Reproduce the records below exactly, leaving their images out.

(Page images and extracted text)

====================

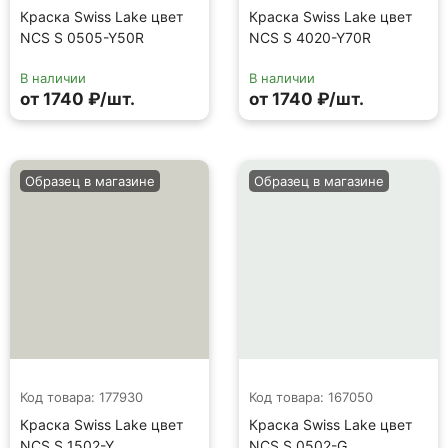
Краска Swiss Lake цвет
Краска Swiss Lake цвет
NCS S 0505-Y50R
NCS S 4020-Y70R
В наличии
В наличии
от 1740 ₽/шт.
от 1740 ₽/шт.
Образец в магазине
Образец в магазине
Код товара: 177930
Код товара: 167050
Краска Swiss Lake цвет
Краска Swiss Lake цвет
NCS S 1502-Y
NCS S 0502-G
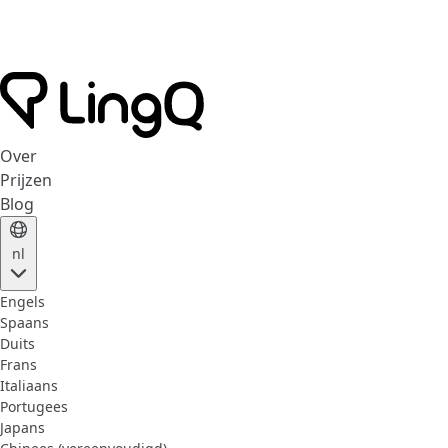
Over
Prijzen
Blog
nl
Engels
Spaans
Duits
Frans
Italiaans
Portugees
Japans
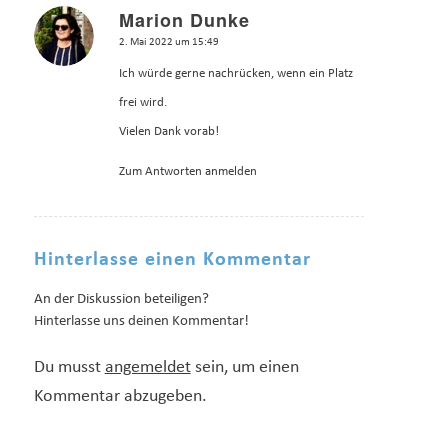
Marion Dunke
sagte:
2. Mai 2022 um 15:49
Ich würde gerne nachrücken, wenn ein Platz
frei wird.
Vielen Dank vorab!
Zum Antworten anmelden
Hinterlasse einen Kommentar
An der Diskussion beteiligen?
Hinterlasse uns deinen Kommentar!
Du musst
angemeldet
sein, um einen
Kommentar abzugeben.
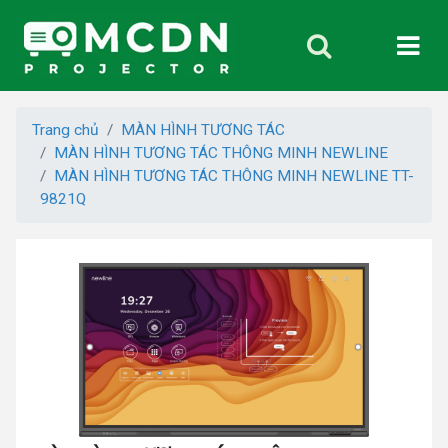
Trang chủ
MÀN HÌNH TƯƠNG TÁC
MÀN HÌNH TƯƠNG TÁC THÔNG MINH NEWLINE
MÀN HÌNH TƯƠNG TÁC THÔNG MINH NEWLINE TT-
9821Q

====================

*Response area*.
Краска Swiss Lake цвет
Краска Swiss Lake цвет
NCS S 0505-Y50R
NCS S 4020-Y70R
В наличии
В наличии
от 1740 ₽/шт.
от 1740 ₽/шт.
Образец в магазине
Образец в магазине
Код товара: 177930
Код товара: 167050
Краска Swiss Lake цвет
Краска Swiss Lake цвет
NCS S 1502-Y
NCS S 0502-G
Over
Prijzen
Blog
nl
Engels
Spaans
Duits
Frans
Italiaans
Portugees
Japans
Marion Dunke
sagte:
2. Mai 2022 um 15:49
Ich würde gerne nachrücken, wenn ein Platz
frei wird.
Vielen Dank vorab!
Zum Antworten anmelden
Hinterlasse einen Kommentar
An der Diskussion beteiligen?
Hinterlasse uns deinen Kommentar!
Du musst
angemeldet
sein, um einen
Kommentar abzugeben.
Trang chủ
MÀN HÌNH TƯƠNG TÁC
MÀN HÌNH TƯƠNG TÁC THÔNG MINH NEWLINE
MÀN HÌNH TƯƠNG TÁC THÔNG MINH NEWLINE TT-
9821Q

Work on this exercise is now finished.